Extracted data entries
-------------------------
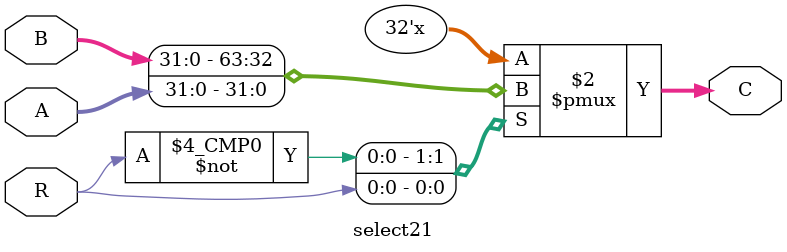
<source format=v>
`timescale 1ns / 1ps


module select21(
input [31:0] A,B,
input R,
output reg [31:0] C
    );
//   assign C=R?A:B; 
    always@(*)
    begin
        case(R)
        1'b0:C=B;
        1'b1:C=A;
        default:C=0;
        endcase    
    end
endmodule

</source>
-------------------------
JOB ITEM
The entries above need to be repeated in full, word for word. Skip the images.

ANSWER TO THE PROBLEM
<source format=v>
`timescale 1ns / 1ps


module select21(
input [31:0] A,B,
input R,
output reg [31:0] C
    );
//   assign C=R?A:B; 
    always@(*)
    begin
        case(R)
        1'b0:C=B;
        1'b1:C=A;
        default:C=0;
        endcase    
    end
endmodule

</source>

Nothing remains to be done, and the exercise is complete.